Well, people hiding behind nicknames... How in earth anybody could have known that you are same nickname xyz here and same xyz in some other forum? And why to bother even check since the nickname doesn't sound unique? Sorry, don't trust even a drop to people with just nicknames unless they have been posting long time to threads I have been following up. I don't recall ever seen your posts of Fred Miranda, so you must be posting to other forums/threads what I'm following.
canerino wrote:
Sorry Sam, wrong again. Ask any questions you'd like. I'm here to answer them.
Considering that we don't really know how image is processed could you please provide dropbox (or similar) link to the RAW via PM or to temporary email address I created for this case: [email protected]

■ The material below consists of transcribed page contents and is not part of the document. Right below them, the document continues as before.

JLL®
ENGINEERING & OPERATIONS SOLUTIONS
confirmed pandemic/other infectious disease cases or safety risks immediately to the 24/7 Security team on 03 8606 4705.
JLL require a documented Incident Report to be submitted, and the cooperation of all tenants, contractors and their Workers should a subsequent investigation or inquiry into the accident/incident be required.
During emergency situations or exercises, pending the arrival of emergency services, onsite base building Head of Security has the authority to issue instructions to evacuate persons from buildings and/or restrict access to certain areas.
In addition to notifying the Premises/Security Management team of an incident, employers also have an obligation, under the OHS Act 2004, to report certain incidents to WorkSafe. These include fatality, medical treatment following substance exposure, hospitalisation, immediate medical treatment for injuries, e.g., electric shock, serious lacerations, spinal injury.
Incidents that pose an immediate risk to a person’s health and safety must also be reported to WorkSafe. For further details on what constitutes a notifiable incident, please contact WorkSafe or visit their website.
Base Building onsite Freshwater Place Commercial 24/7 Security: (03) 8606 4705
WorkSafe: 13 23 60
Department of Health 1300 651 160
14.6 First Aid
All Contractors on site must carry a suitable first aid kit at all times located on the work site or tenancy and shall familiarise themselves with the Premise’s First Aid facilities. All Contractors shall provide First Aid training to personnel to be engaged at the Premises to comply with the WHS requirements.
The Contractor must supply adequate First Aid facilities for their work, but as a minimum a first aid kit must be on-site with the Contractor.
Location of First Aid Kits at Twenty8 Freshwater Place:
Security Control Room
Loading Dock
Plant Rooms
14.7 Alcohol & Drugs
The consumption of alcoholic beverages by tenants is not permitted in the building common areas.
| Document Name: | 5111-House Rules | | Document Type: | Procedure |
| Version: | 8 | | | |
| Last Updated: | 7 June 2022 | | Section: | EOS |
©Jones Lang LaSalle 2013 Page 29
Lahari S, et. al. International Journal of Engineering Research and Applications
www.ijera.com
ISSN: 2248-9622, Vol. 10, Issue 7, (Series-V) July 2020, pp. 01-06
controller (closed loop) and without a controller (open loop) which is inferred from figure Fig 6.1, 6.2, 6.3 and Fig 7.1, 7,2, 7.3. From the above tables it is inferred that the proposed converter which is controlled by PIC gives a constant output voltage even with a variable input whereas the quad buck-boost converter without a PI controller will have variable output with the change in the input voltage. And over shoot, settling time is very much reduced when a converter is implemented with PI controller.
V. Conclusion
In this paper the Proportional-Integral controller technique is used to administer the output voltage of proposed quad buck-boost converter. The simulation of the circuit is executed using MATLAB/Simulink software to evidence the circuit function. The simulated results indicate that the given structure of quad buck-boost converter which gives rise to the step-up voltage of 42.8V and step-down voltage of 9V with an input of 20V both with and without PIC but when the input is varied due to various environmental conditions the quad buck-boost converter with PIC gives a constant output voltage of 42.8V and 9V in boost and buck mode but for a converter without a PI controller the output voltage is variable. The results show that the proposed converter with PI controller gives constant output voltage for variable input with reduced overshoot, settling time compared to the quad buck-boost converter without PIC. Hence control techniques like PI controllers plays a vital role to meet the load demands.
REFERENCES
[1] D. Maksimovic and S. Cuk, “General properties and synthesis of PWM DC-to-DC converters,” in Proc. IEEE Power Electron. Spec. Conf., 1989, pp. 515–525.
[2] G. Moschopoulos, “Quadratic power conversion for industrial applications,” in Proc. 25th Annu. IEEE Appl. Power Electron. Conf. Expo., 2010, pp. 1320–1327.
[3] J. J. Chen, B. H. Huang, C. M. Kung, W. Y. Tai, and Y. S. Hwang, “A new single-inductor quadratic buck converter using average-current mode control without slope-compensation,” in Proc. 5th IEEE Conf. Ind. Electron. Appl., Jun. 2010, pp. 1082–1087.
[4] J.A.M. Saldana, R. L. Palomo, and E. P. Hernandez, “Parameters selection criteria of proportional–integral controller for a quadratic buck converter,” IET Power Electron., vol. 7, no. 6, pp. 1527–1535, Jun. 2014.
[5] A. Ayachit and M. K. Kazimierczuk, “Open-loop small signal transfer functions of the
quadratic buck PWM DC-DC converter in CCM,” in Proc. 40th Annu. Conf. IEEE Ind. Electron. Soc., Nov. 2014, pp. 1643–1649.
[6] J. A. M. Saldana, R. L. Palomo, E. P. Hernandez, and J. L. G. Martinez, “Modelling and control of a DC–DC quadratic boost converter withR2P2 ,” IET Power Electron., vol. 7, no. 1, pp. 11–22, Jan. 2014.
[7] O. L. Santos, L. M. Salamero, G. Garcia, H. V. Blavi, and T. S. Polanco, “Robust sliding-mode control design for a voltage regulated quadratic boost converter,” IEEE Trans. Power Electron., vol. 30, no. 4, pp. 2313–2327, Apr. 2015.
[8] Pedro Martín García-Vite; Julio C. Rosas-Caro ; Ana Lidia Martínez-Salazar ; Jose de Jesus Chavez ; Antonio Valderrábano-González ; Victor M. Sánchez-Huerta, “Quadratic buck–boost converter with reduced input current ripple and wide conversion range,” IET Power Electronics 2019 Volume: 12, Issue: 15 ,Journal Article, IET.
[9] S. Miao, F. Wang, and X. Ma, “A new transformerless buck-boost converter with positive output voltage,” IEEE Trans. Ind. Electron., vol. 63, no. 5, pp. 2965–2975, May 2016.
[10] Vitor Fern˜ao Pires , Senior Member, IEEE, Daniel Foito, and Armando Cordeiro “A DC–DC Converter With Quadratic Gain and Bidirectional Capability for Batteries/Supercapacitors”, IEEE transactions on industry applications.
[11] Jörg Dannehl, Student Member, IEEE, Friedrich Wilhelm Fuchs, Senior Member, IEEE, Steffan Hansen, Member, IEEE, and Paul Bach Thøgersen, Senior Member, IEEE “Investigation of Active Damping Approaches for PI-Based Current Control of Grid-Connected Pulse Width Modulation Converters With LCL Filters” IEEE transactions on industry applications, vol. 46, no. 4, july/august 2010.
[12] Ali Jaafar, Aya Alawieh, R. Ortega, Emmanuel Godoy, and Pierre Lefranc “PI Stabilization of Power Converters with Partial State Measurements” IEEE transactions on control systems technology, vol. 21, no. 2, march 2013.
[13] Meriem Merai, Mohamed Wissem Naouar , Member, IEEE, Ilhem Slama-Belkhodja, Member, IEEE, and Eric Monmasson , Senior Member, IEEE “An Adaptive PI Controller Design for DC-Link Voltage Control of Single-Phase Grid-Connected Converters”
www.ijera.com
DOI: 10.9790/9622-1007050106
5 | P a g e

Originally it was claimed to be non processed. Then it came out that the foreground was photoshopped to the photo (photo was artificially extended by cloning) and dodging and burning, and then also "sponging" whatever that is. So there really is no way of knowing what has been done to the photo - also I don't expect you or anybody to remember how they processed some photo ages ago. Now I'm reading dpreview thread for first time and you had posted real image there, but it's no longer available, just a question mark icon indicating URL not available, so there is also no reference to non-photoshopped image.
I have shoot thousands of frames with 85/1.2LmkII, thou mostly nature, not so much people. And with web resizing processes I'm familiar * it would never be possible to have both arms in focus @ f/1.2 at that size web presentation with processing claimed to be done to photo (extending foreground, dodging burning, sponge to shoe of which none affects apparent DOF). As the photo is presented it looks result of focus stacking since the subject has long DOF but background is blurred - in small websize image this can be done without focus stacking via sharpening (either purposely in PS or using weird resizing method).

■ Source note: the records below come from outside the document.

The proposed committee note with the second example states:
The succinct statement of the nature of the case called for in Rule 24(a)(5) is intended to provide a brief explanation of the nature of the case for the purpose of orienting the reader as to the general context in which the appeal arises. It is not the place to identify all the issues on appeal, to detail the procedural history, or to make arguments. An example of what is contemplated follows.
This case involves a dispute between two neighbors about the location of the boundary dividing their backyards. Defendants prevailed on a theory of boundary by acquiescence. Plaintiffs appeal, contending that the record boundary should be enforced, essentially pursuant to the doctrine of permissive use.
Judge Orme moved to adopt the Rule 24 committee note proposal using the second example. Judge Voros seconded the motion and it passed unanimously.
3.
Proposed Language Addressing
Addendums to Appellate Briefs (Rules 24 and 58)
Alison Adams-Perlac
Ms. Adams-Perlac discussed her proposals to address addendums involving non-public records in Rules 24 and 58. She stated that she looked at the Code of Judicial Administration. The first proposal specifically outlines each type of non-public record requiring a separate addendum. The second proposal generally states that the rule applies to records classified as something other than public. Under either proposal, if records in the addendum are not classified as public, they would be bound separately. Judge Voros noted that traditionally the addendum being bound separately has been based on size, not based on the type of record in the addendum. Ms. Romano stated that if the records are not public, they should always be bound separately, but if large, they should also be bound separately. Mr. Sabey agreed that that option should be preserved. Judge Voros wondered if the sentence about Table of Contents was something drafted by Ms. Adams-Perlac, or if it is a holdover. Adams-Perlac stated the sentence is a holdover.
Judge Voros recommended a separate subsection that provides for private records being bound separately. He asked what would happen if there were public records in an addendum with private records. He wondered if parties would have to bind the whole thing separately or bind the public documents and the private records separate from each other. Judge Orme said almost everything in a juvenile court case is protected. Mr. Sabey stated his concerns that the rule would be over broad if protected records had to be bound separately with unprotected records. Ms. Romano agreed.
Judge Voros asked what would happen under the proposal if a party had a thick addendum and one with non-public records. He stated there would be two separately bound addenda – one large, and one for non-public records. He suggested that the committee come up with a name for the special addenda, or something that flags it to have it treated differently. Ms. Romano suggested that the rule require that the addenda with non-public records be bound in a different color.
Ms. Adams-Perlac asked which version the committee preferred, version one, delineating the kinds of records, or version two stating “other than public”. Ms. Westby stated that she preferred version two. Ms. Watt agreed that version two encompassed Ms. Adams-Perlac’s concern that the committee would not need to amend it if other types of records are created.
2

* from standard bicubic in PS to all kind of advanced step sharpenings and processes based to advanced resizing algorithm like Lanczos - but outside few tests I have never outputted webresized output from Adobe Lightroom or Apple Aperture since both produce results I can't personally accept, so I'm not familiar if their resizing algorithm affects to apparent DOF in the websized output.
Apologies about off-topic...
Ronny, have been enjoying your makro images in last pages. I can't get that close to animals without scaring them away - or then I just don't have the patience.
Manu, liked your ZF21 beach landscape few pages ago.
Grenache, your "Whisk" (personally I would have preferred straightened horizon and non tilting trees) and "Two is a crowd" IR images were very nice. Nice to see that 15mm works so well in IR.
JaKo, 50MP rendering is very flat - the woman in 2nd photo looks like cardboard and very flat and 2D
Carl Zeiss Distagon T* 2.8/21 @ f/11, 3.2s, 5DmkII@ISO100, Polarizer
@JaKo: great serie! Lot of depth in the shots.
@hijazist: nice colours in the first shot. I like the composition of the foreground and background in the 2nd shot.